**INFORMATION SHOWN**.

┏━━

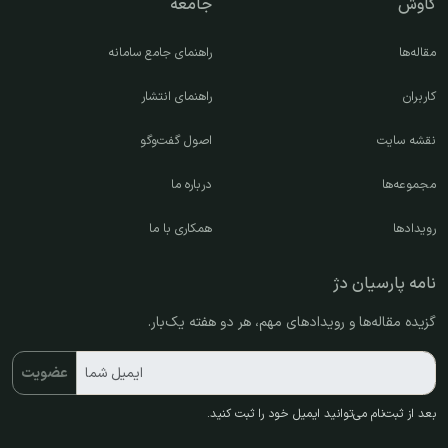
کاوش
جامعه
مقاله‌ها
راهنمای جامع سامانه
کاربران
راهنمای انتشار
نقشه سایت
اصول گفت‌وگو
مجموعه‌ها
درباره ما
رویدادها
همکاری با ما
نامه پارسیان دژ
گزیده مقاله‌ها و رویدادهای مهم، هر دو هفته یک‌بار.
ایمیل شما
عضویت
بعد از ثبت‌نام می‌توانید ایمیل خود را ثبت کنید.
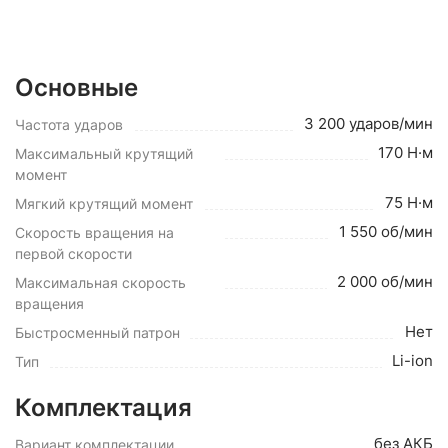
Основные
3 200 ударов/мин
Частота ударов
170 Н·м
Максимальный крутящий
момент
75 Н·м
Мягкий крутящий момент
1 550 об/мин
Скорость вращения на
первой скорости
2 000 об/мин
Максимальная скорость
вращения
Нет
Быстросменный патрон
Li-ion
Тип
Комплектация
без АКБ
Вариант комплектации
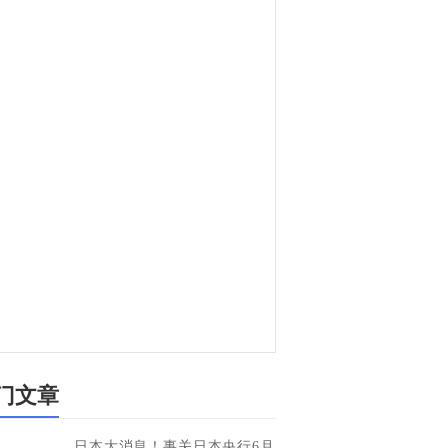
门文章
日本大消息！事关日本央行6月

┗━━
┏━━

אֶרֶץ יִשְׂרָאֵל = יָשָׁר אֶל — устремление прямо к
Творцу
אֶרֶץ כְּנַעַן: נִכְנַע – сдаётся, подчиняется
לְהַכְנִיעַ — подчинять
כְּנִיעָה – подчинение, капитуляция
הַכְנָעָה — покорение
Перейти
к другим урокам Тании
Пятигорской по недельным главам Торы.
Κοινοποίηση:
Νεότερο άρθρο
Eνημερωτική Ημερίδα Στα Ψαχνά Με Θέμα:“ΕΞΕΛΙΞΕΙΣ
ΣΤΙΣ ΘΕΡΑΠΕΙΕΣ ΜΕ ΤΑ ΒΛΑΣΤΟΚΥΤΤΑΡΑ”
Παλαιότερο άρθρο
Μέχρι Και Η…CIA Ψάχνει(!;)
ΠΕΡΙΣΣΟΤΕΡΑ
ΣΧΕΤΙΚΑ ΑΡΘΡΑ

┗━━

**TRY IT**.
Every line of the listing that holds the word "крутящий" is to be found and copied.

**ANSWER SPACE**.
Максимальный крутящий
Мягкий крутящий момент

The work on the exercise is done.